U.S. Senator Mary L. Landrieu, D-La., chair of the Homeland Security Appropriations Subcommittee, and Representative Cedric Richmond, D-La., today announced $7.9 million in federal funding for hurricane recovery efforts in Louisiana. The funding will go toward the Orleans Parish Courthouse building and numerous projects under the Tulane Educational Fund. These grants are provided by the Federal Emergency Management Agency (FEMA) Public Assistance Program.
"These grants will ensure that our students and city workers are living and working in safe and comfortable environments," Sen. Landrieu said. "As we go through this hurricane season, we have a heightened awareness of how critical it is that we improve our buildings and make them able to sustain future man-made and natural disasters."
"With every grant announced, we will continue our pledge to the proud residents who live, work, learn and who through it all, continue to call New Orleans home," said Congressman Richmond. "I am pleased with funding announced today to ensure our facilities are structurally sound."

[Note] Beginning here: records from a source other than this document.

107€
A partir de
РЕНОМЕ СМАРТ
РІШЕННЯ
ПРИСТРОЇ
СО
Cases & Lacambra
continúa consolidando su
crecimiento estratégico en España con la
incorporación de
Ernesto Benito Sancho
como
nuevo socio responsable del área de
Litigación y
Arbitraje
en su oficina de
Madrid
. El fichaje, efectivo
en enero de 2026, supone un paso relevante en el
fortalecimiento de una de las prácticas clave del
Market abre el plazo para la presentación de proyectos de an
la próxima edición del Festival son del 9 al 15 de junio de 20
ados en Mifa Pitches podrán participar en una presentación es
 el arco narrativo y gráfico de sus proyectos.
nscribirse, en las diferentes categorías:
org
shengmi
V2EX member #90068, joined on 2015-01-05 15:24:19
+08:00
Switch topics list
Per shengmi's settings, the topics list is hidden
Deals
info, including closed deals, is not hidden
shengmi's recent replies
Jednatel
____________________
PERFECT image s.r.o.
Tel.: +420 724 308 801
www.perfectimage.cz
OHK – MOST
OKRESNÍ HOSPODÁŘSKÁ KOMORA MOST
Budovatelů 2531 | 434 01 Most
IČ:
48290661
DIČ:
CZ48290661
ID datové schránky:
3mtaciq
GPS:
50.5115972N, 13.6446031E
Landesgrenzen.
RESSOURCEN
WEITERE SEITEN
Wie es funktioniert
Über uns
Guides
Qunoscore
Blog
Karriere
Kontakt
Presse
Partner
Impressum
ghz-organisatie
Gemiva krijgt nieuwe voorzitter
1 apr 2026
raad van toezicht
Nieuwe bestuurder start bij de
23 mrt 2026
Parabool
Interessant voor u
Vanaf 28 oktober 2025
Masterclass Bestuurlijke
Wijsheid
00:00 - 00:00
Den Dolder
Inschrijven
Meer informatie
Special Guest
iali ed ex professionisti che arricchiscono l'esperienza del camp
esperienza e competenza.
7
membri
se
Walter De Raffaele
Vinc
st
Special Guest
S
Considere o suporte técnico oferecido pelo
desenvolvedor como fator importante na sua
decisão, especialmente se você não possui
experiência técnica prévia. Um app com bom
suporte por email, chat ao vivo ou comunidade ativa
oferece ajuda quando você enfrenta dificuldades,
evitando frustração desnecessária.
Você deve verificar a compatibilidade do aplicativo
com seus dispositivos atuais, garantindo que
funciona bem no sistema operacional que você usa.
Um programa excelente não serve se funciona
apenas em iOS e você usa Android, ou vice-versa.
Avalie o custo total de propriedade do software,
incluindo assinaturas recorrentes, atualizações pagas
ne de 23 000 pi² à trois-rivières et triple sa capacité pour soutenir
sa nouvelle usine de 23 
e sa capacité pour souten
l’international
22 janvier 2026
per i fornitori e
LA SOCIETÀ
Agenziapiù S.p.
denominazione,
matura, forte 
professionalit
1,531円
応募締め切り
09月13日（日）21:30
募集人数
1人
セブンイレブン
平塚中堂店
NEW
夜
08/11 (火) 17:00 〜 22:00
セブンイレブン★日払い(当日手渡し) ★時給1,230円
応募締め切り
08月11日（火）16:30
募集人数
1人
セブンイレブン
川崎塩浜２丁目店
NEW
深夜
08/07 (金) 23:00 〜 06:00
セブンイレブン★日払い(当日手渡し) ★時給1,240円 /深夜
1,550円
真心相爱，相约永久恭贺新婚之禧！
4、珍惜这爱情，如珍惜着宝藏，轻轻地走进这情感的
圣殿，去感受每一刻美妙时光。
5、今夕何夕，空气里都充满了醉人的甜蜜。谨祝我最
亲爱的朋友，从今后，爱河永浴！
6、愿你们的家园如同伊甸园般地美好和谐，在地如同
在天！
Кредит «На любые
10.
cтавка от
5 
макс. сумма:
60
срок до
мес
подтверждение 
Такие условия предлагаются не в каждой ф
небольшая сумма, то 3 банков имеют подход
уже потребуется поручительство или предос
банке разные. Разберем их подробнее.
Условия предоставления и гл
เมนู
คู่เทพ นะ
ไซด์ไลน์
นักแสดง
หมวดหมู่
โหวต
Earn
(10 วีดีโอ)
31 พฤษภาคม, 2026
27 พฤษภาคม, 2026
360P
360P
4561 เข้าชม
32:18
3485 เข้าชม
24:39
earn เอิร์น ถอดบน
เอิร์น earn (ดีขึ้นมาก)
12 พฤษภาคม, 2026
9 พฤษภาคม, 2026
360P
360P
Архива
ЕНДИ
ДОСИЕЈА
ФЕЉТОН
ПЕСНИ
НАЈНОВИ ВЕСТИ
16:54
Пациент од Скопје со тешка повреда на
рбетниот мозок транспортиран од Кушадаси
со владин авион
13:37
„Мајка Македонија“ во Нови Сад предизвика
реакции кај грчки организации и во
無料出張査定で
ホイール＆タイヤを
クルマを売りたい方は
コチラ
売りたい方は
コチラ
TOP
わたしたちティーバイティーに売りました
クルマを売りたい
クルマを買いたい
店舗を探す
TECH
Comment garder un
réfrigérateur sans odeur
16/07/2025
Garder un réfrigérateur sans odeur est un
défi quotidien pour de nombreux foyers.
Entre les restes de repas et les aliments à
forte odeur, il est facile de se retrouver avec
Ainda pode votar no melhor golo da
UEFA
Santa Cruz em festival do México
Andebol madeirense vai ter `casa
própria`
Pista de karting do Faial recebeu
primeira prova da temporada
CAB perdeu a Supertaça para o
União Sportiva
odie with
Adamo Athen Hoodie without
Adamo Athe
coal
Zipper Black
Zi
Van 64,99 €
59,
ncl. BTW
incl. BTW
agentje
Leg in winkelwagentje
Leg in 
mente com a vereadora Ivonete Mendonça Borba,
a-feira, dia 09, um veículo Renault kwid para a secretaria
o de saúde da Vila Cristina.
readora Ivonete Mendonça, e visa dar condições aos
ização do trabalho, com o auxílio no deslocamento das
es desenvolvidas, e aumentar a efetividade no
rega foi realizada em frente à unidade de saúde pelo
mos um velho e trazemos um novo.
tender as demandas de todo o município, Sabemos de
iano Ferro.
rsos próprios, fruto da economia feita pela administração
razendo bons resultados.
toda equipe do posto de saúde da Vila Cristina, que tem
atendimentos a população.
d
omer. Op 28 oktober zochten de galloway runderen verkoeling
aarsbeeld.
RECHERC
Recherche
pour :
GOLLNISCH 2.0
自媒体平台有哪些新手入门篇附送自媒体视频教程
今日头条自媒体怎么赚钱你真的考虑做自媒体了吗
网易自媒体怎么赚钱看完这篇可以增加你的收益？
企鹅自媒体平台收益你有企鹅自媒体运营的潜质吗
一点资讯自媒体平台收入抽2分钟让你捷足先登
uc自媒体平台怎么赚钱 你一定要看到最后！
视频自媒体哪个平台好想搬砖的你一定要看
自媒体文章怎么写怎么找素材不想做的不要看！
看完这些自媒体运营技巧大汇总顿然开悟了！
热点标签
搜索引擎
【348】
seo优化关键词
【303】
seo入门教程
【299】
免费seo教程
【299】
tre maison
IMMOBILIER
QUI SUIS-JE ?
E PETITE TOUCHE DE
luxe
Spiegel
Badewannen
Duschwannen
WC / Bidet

The grants announced today include:
- $1.9 million to the administrators of the Tulane Educational Fund for measures to protect the Wilson Athletic Center Facility, located on Tulane's campus, from future flood damage. The grant will fund the hardening of the facility's exterior walls, implement self-activating vehicular and personnel flood gates, and add pumps that will work to remove any water accumulation due to leakage or rainfall.
- $3.3 million to the city of New Orleans for flood damage to the Orleans Parish Courthouse building. The money allocated from the grant will go toward the relocation and construction of a new Coroner's Office and Morgue, which will be situated at a higher elevation. The Coroner's Office and Morgue was located on the first and second floors of the courthouse and suffered flood damage during Hurricane Katrina. The vacated areas of the courthouse will serve as open space once stabilized.
- $2.7 million to the administrators of the Tulane Educational Fund to repair the power plant located on Tulane's campus that sustained up to two feet of floodwater destruction during Hurricane Katrina. The power plant is the source of electrical power distribution, emergency power generation and temperature control for Tulane's facilities.